I’ve just finished reading “Xoc, an Extension-Oriented Compiler for Systems Programming”, by Russ Cox, Tom Bergany, Austin T. Clements, Frans Kaashoek, and Eddie Kohlery. It’s a description of an interesting approach to extensible compilation, for C in this case, that refines a lot of ideas that have been explored previously, bringing them together in a more compositional style than previous extensible compilers have managed to achieve.
One of the key themes in the paper is how to control extension visibility. They describe a couple of approaches they take: one, a type system used to ensure that extensions to abstract syntax are only visible to other extensions when those extensions explicitly declare knowledge of them; and two, an approach from Warth et al.’s “Statically scoped object adaptation with expanders” paper for controlling visibility of extensions to core data structures. I wonder if the latter is used to underpin the former at all.
Regarding the type system approach they take, it’s interesting how it lets the extension writer provide analyses directly in terms of extension abstract syntax, rather than forcing translation to a core language before performing any analysis. We did the latter in Highwire, and the error messages referred to core-language constructs which didn’t map well to source-language syntax: the user was forced to unexpand the macro in their heads to make sense of the output of the compiler. The paper refers to this problem in section 5.2, where the authors write “Since macros cannot access compiler internals, they typically do not even type check their arguments, producing cryptic errors when invoked incorrectly.”
Their compiler, xoc, is a source-to-source translator at the moment, which means it’s not integrated with code generation and backend optimisations and rewrites. It’d be fascinating to build a complete compiler in this style. It’d also be neat to relate this approach to extensible semantics. At the moment the extensions look quite ad-hoc. How could this framework be used, for example, to extend Scheme or ML, where there’s a real semantics underneath it?
One nice feature of xoc is that it tries to preserve hygiene during
rewriting. I’m curious as to whether it preserves hygiene to the
degree that, say,
syntax-case does; their description of the feature
was a bit terse for me to be able to tell. In particular I’m
interested in how it treats keywords, and where “fresh names” come in
to the picture; the paper speaks simply of the code emitter renaming
variables “when two distinct variables share a name”.
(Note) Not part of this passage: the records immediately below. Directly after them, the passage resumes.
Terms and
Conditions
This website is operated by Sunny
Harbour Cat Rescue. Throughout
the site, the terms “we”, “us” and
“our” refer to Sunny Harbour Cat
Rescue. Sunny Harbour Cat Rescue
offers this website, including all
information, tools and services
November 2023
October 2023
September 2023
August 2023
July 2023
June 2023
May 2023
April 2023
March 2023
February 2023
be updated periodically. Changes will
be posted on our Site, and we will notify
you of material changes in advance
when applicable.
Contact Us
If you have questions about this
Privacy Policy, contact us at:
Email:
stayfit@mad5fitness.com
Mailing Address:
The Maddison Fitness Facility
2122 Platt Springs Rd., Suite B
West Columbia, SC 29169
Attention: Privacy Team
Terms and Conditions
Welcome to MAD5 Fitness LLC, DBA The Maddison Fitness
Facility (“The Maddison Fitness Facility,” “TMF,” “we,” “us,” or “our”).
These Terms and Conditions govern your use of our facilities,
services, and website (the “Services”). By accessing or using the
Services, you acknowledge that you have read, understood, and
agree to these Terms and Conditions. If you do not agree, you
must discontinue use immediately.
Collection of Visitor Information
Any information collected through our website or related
They use a GLR parser for converting concrete syntax to abstract syntax. One of the benefits of this is its ability to deal with ambiguity, which they exploit in a couple of ways, most ingeniously in their approach to type inference (if you like) for syntax pattern variables. I’d like to learn more about how xoc computes the type of a syntax pattern variable; I wonder if a similar system could be ginned up for use with OMeta?
The laziness of most of xoc’s attribute computations is rather nifty. Code generated relatively late in a compilation, when earlier passes are complete for the rest of the code, can have necessary information filled in lazily on demand, running just those parts of the previous analyses that are required.
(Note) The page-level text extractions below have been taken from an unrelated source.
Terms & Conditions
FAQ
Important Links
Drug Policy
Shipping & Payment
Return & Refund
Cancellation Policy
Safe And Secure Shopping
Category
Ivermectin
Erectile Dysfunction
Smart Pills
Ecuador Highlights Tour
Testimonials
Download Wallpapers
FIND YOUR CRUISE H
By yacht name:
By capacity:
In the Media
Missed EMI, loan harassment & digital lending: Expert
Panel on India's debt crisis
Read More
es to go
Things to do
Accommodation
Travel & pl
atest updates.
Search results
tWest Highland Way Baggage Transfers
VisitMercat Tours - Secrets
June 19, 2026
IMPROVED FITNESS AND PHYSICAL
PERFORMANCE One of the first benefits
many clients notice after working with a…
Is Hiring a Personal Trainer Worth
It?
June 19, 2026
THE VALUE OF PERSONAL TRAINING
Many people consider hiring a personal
I’d like to see some of the pattern-matching and reconstruction features of xoc employed in the context of general purpose computing. It seems to me that using a GLR parser the way they do could effectively provide concrete domain-specific syntax for algebraic data types, not just abstract syntax trees. (The question arises: when is an AST an ADT? Always?) Being able to cons up syntax for new types as easily as Haskell and ML cons up the types themselves seems like a win it’s worth experimenting with. OMeta goes a step in this direction; I hope to explore it myself sometime soon.